I was thinking about bringing the MD recorder and turning it on record while itsin my pocket. I could use it to critique myself and improve for another interview. But lets just say they catch me, would I be in trouble?
hrm, this is a tough one... how would you get caught anyway? plus, i don't think the quality/reception of the microphone will be good enough to record through thick fabric that suits are made out of. first make sure it will work by putting on the suit you're going to wear, putting it where you plan to put it, and having a convo with someone in a quiet room. if it works, i don't see the harm in it as long as you DONT get caught with it, cause it might be illegal. but dude why risk it? it's not worth it!
You should walk into the interview with a video camera recording, place it on the table facing the interviewer, sit back, and smile. Say something like "this is just to keep you honest during this interview."
You probably won't get accepted (although you'd get points for brass ones), but it would be a great story.
I think if you're concerned about practicing before the interview, you should ask a friend to do a mock interview. Tape that one -- not only will the sound quality be better, but you won't be worried about it throughout the real interview.
dont know where you guys get these silly notions about legality.
if anything I would think it is legal everywhere - so long as you are party to the conversation.
but here's what I dragged up:
A majority of the states and territories have adopted wiretapping statutes based on the federal law. Thirty-eight states and the District of Columbia permit an individual to record a conversation to which they are a party without informing the other party that they are doing so. These laws are referred to as ?one-party consent? statutes, and as long as you are a party to the conversation, it is legal for you to record it.
Twelve states require, under most circumstances, the consent of all parties to a conversation. Those jurisdictions are California, Connecticut, Delaware, Florida, Illinois, Maryland, Massachusetts, Michigan, Montana, New Hampshire, Pennsylvania, and Washington. Be aware that you will sometimes hear these referred to inaccurately as ?two-party consent? laws. If there are more than two people involved in the conversation, all must consent to the taping.
but regardless of legality - it could be misconstrued as unethical - even though I'm not sure why - so dont get caught. but it doesnt even seem that much of an issue - its an MD player/recorder - even if it blatantly play with it shortly before or after the interview, who is going to expect that you're taping the interview.
honestly I dont think it is that bad an idea - when interviewing, things seem to be moving at a very different speed from what you know they actually are.
its also a good idea to catch bad habits - like saying "ummmm..." 20 million times - which is the most annoying thing EVER!!
the only reason I wouldnt do it is because I would be tempted to listen to it over and over, critiquing myself endlessly. on top of that - if you say something DUMB you cant try to delude yourself into thinking that its not that bad!!
I think it is a bad idea to take a recorder to the interview. I have been interviewed by 18 interviewers. What helped me the most is having practiced. I had four mock interviews with PhDs and then I had a two mock interviews with my wife. I have heard that it is good to record yourself on video when you are being mock interviewed, so you can listen to the length, clarity and diction of your answers. Also, watching the video would help you improve your body language.
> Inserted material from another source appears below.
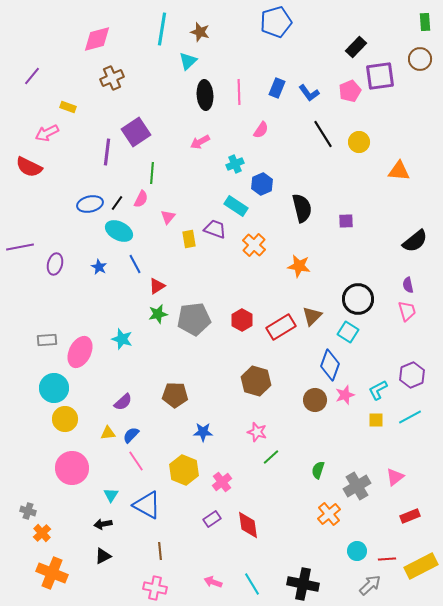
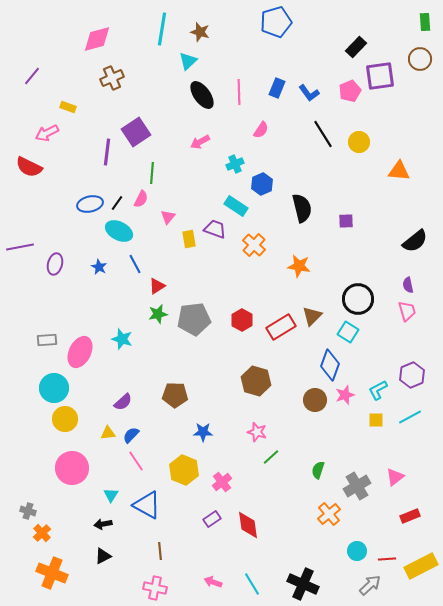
black ellipse at (205, 95): moved 3 px left; rotated 32 degrees counterclockwise
black cross at (303, 584): rotated 12 degrees clockwise
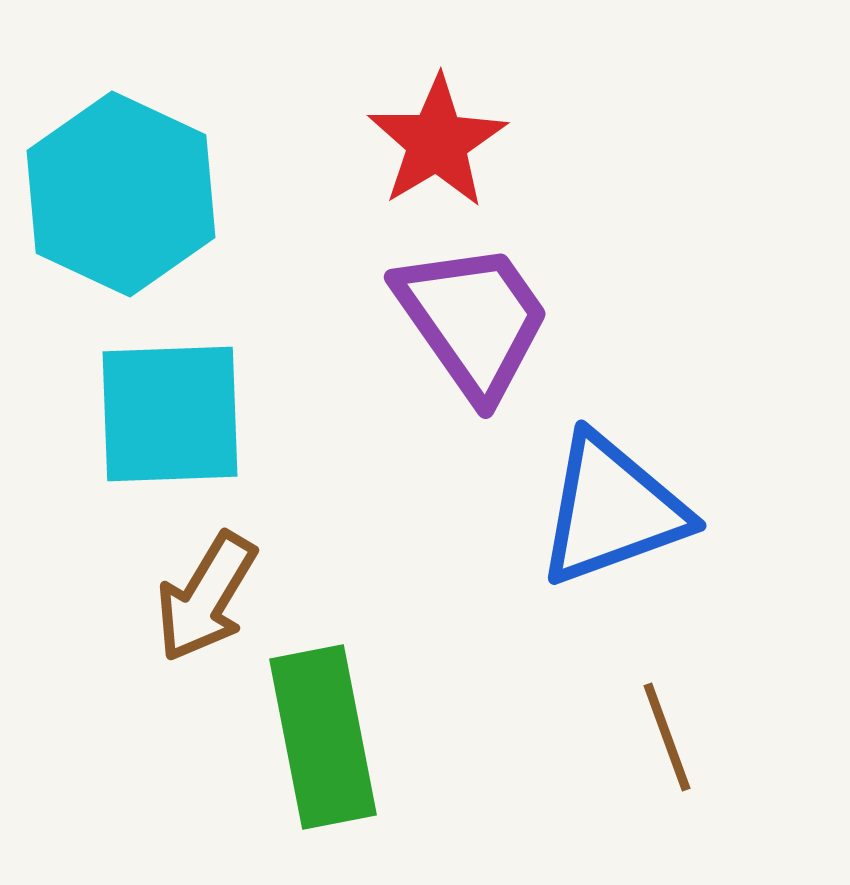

Nothing could have prepared me for the real thing more than actually flying out to the medical school and sitting down with the interviewer. Once you go through one, then the rest get easier.
The best preparation is to know your AMCAS well and read over your essays. You can buy a few books on ethics, but your own moral views should not change because you read a book.
Listen, if you're going to video tape a lecture, at least do it right. Hire a three person camera crew, and ask if you can bring them into the office. Then have it broadcast on the 6pm news, so others can write in to the med school and evaluate your performance.